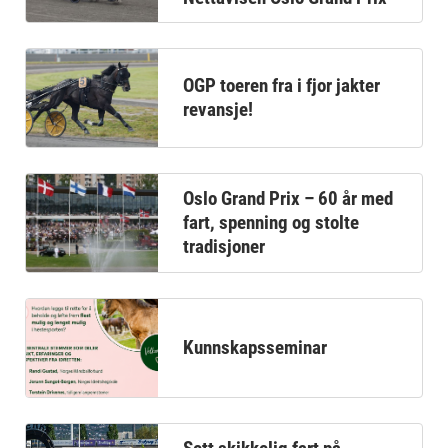
OGP toeren fra i fjor jakter
revansje!
Oslo Grand Prix – 60 år med
fart, spenning og stolte
tradisjoner
Kunnskapsseminar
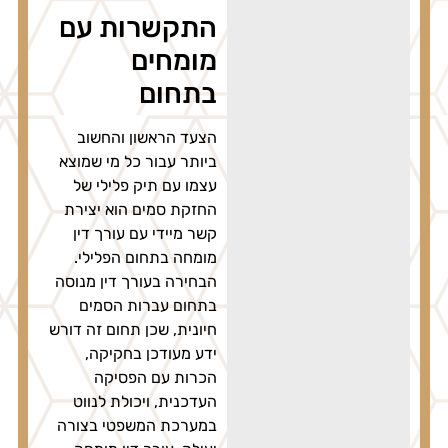
התקשרות עם
מומחים
בתחום
הצעד הראשון והחשוב
ביותר עבור כל מי שמוצא
עצמו עם תיק פלילי של
החזקת סמים הוא יצירת
קשר מיידי עם עורך דין
מומחה בתחום הפלילי.
הבחירה בעורך דין מנוסה
בתחום עברות הסמים
חיונית, שכן תחום זה דורש
ידע מעודכן בחקיקה,
הכרות עם הפסיקה
העדכנית, ויכולת לנווט
במערכת המשפטי בצורה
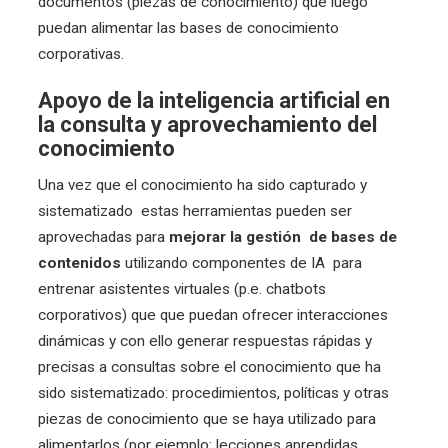
documentos (piezas de conocimiento) que luego
puedan alimentar las bases de conocimiento
corporativas.
Apoyo de la inteligencia artificial en
la consulta y aprovechamiento del
conocimiento
Una vez que el conocimiento ha sido capturado y
sistematizado
estas herramientas pueden ser
aprovechadas para
mejorar
la gestión de bases de
contenidos
utilizando componentes de IA para
entrenar asistentes virtuales (p.e. chatbots
corporativos) que que puedan ofrecer interacciones
dinámicas y con ello generar respuestas rápidas y
precisas a consultas sobre el conocimiento que ha
sido sistematizado: procedimientos, políticas y otras
piezas de conocimiento que se haya utilizado para
alimentarlos (por ejemplo: lecciones aprendidas,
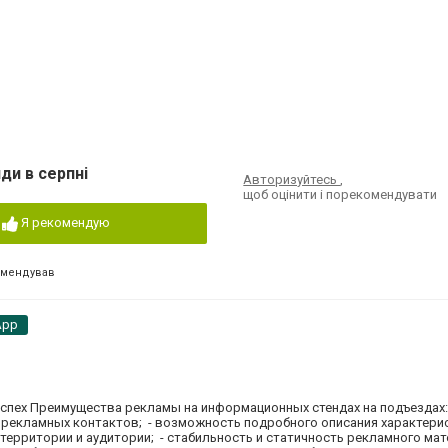
ди в серпні
Авторизуйтесь
,
щоб оцінити і порекомендувати
Я рекомендую
омендував
App
успех Преимущества рекламы на информационных стендах на подъездах:
 рекламных контактов; - возможность подробного описания характерис
 территории и аудитории; - стабильность и статичность рекламного мат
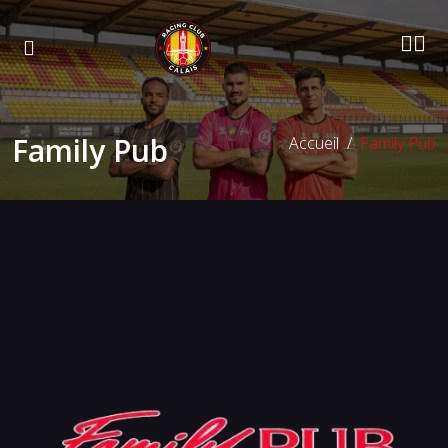
Family Pub
Accueil
Family Pub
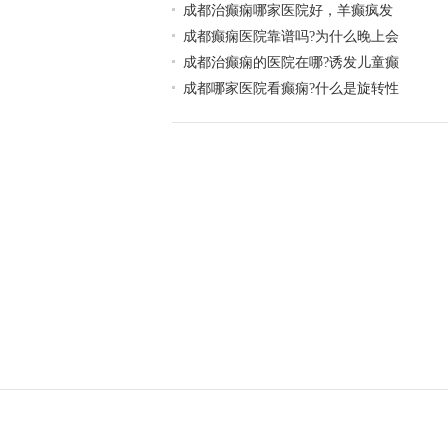
成都治癫痫哪家医院好，羊癫疯发
成都癫痫医院靠谱吗?为什么晚上会
成都治癫痫的医院在哪?诱发儿童癫
成都哪家医院看癫痫?什么是旋转性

::::::::

- [How to complete this task]: Before duplicating the entries above, strip out the pictures and keep the rest exact.

- [Output]:
OGP toeren fra i fjor jakter
revansje!
Oslo Grand Prix – 60 år med
fart, spenning og stolte
tradisjoner
Kunnskapsseminar
התקשרות עם
מומחים
בתחום
הצעד הראשון והחשוב
ביותר עבור כל מי שמוצא
עצמו עם תיק פלילי של
החזקת סמים הוא יצירת
קשר מיידי עם עורך דין
מומחה בתחום הפלילי.
הבחירה בעורך דין מנוסה
בתחום עברות הסמים
חיונית, שכן תחום זה דורש
ידע מעודכן בחקיקה,
הכרות עם הפסיקה
העדכנית, ויכולת לנווט
במערכת המשפטי בצורה
documentos (piezas de conocimiento) que luego
puedan alimentar las bases de conocimiento
corporativas.
Apoyo de la inteligencia artificial en
la consulta y aprovechamiento del
conocimiento
Una vez que el conocimiento ha sido capturado y
sistematizado
estas herramientas pueden ser
aprovechadas para
mejorar
la gestión de bases de
contenidos
utilizando componentes de IA para
entrenar asistentes virtuales (p.e. chatbots
corporativos) que que puedan ofrecer interacciones
dinámicas y con ello generar respuestas rápidas y
precisas a consultas sobre el conocimiento que ha
sido sistematizado: procedimientos, políticas y otras
piezas de conocimiento que se haya utilizado para
alimentarlos (por ejemplo: lecciones aprendidas,
ди в серпні
Авторизуйтесь
,
щоб оцінити і порекомендувати
Я рекомендую
омендував
App
успех Преимущества рекламы на информационных стендах на подъездах:
 рекламных контактов; - возможность подробного описания характерис
 территории и аудитории; - стабильность и статичность рекламного мат
Family Pub
Accueil
Family Pub
成都治癫痫哪家医院好，羊癫疯发
成都癫痫医院靠谱吗?为什么晚上会
成都治癫痫的医院在哪?诱发儿童癫
成都哪家医院看癫痫?什么是旋转性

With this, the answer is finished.